In an environment of deregulated, free market capitalism you can’t scream laissez-faire and implement constraining, draconian financial policies on the public, which is exactly what deregulated Australian Banks and other local Financial Institutions are doing!
Deregulated Australian Banks have become so spoilt, indolent, lazy and slothful they resort to parasitic fee structures and penalties to gain easy income and compensate for their lack of trading skills – it certainly beats working for a living!
It may be time for governments to rub the noses of the banks into their own incompetence, need we mention the cotton-candy, bank induced, FAILED credit economy or the success of REGULATED economies in Asia? Perhaps it’s time that banks again learnt to work for a living like the rest of us; for banks that is financial trading in a very competitive “laissez-faire” market. It’s a hard life and no one, especially the parasitic banks, deserves an easy ride on the backs of Mr and Ms average Australian.

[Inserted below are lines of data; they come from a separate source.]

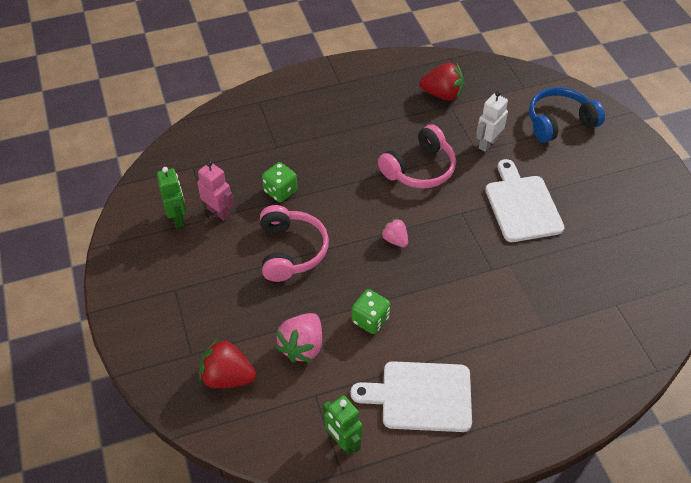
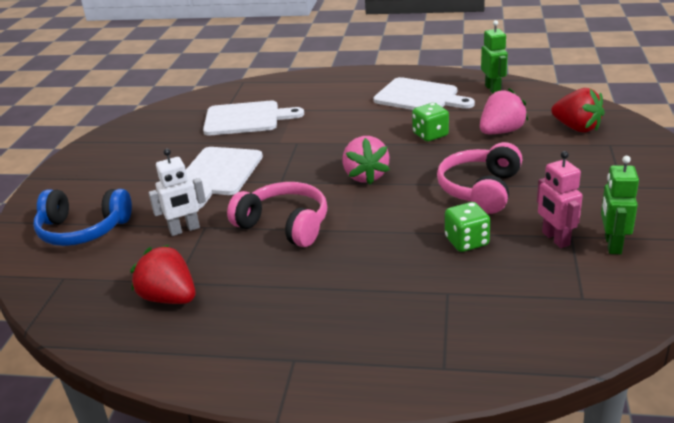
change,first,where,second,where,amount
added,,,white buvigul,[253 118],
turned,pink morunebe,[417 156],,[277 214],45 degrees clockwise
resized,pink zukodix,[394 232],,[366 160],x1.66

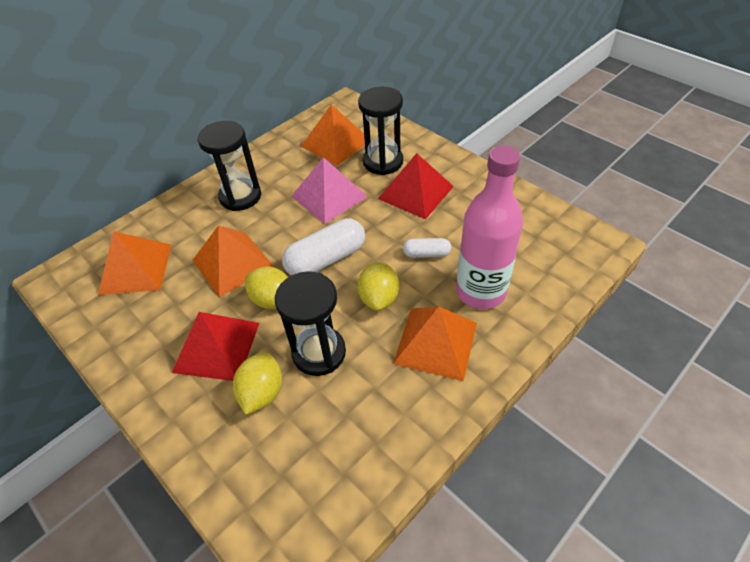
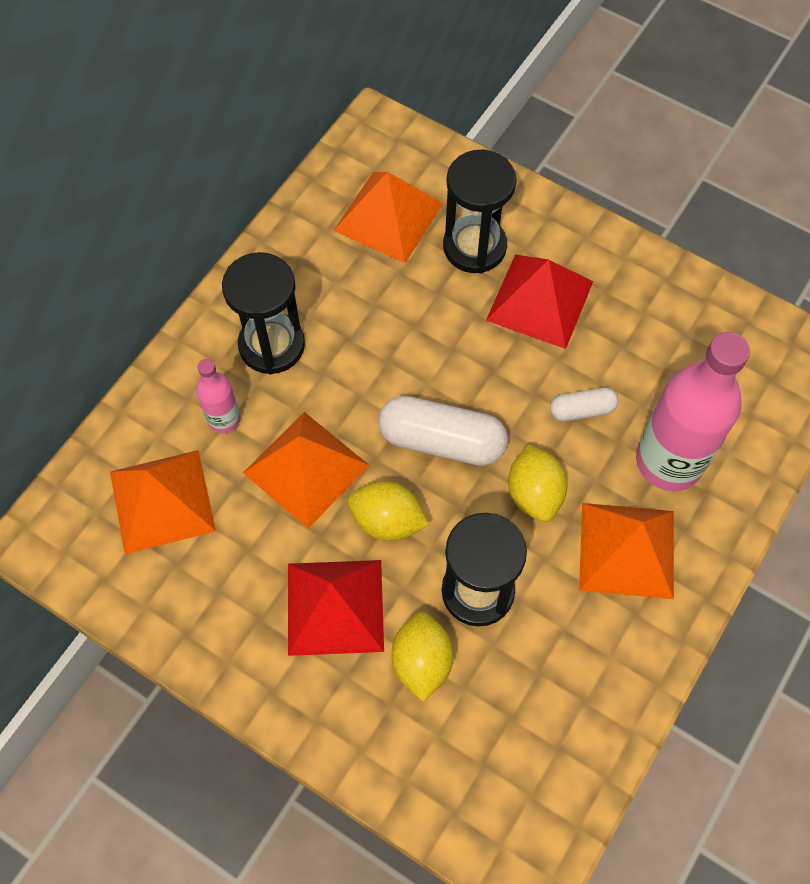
change,first,where,second,where,amount
added,,,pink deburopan,[218 396],
turned,white finigik,[323 246],,[443 431],60 degrees clockwise
removed,pink seletix,[329 190],,,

The outstanding successes of regulated economies seem to have been overlooked by our government leaders – I hesitate to use the term our ‘representatives’ for obvious reasons. Both the Queensland Treasurer and Prime Minister seem oblivious to the successes of Asian REGULATED (hint) economies, which may explain the inaction on regulatory policies?
The banks would certainly lift their game under threat of regulation! In other words perform and build on trading skill not parasitic penalty and fee structures or be forced to perform by regulatory pressures – a simple strategy that even Queensland politicians should understand!

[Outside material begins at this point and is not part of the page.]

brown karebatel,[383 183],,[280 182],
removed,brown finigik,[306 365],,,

But of course we know why our ‘highly competent brave and visionary’ politicians are paralysed with fear – they are inept dunces that have no idea how to GOVERN a nation! That is why they are placed in power by BIG FINANCE and other vested corporate interests. Why else do we cling so tenaciously to the FAILED economic model of laissez-faire capitalism? Neither major political party in Australia has any solutions, as both take orders from Big Business, isn’t that right Mr Allan ‘$100m’ Moss?

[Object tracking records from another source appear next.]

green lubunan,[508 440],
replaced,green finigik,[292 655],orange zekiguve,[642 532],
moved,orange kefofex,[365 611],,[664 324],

Faced with increasing inflationary pressures the government has been directed (ordered) to apply pressure on PUBLIC SECTOR fiscal policy when reality dictates/demands that pressure be applied to the PRIVATE SECTOR – you do not bandage your arm if the bleeding wound is on your leg, Kevin! Show some decisive leadership you bereft, no-talent, timid little turd!
Regulate and apply policies that distribute wealth throughout the entire economy/nation/community – it is economic suicide for nations to concentrate wealth in the fewest possible hands!
The people placed you in office as THEIR representative, Kevin. If your are unable to fulfil your obligation to the people and GOVERN effectively then bloody-well resign, you petty, little bureaucrat!
See also:
http://cleaves.zapto.org/news/story-899.html
by Christine Seib via rialator 2008-02-07 18:57:34
The chief executive of Germany's largest bank sent the country's stocks into retreat yesterday after predicting that troubles in monoline insurers could be a “tsunami” comparable to last year's sub-prime mortgage crisis.
Josef Ackermann, chief executive of Deutsche Bank, said that recent downgrades of the ratings of monolines, which provide bond insurance around the world, could have a knock-on effect similar to the collapse of America's high-risk mortgage market last year.
“It could be a tsunami-like event comparable to sub-prime,” Mr Ackermann said. His comments sent a chill through shareholders and the DAX index closed down 113.79 at 6,733.72
However, shares in Deutsche Bank closed higher after the bank reported better than expected figures for the fourth quarter of 2007. Pre-tax profits fell by 25percent to about €1.4billion (£1.04billion), beating consensus expectations, and the bank avoided booking any further writedowns on its sub-prime-related investments. The shares closed up almost 1 per cent at €74.97, as investors expressed relief that Deutsche Bank appeared to have escapted the credit meltdown relatively unscathed.
In the third quarter Deutsche Bank wrote down €2.2billion of assets hit by the US sub-prime mortgage market collapse.
Mr Ackermann said: “Those trading businesses in which we reported losses in the third quarter produced a positive result in the fourth quarter.”
Mr Ackermann, who turned 60 yesterday, said that fourth-quarter writedowns on leveraged finance business would be no more than $50million. However, he refused to rule out further losses. “Uncertainty remains as to how large the impact of the turbulence will be on global economic growth over the next few months and what writedowns will still be necessary on the books of the banks concerned,” he said. Mr Ackermann said that he expected the financial sector to stay unsettled for another six to nine months.
Deutsche Bank's corporate and investment banking business's pre-tax profit fall 43 per cent to €669 million in the fourth quarter. Pre-tax profits of the global transaction banking business rose 45 per cent to €222 million.
The bank reported a rise in loan loss provisions from €131million to €329million, mainly to reflect an expected shortfall from a single client.
Mr Ackermann reaffirmed a 2008 pre-tax profit target of €8.4 billion.
© 2008 Times Newspapers Ltd.
[The best advice Allan '$100m' Moss of the Macquarie Group has ever given the local investment community in Oz is via his personal actions; grab your money and run, NOW! Ed.]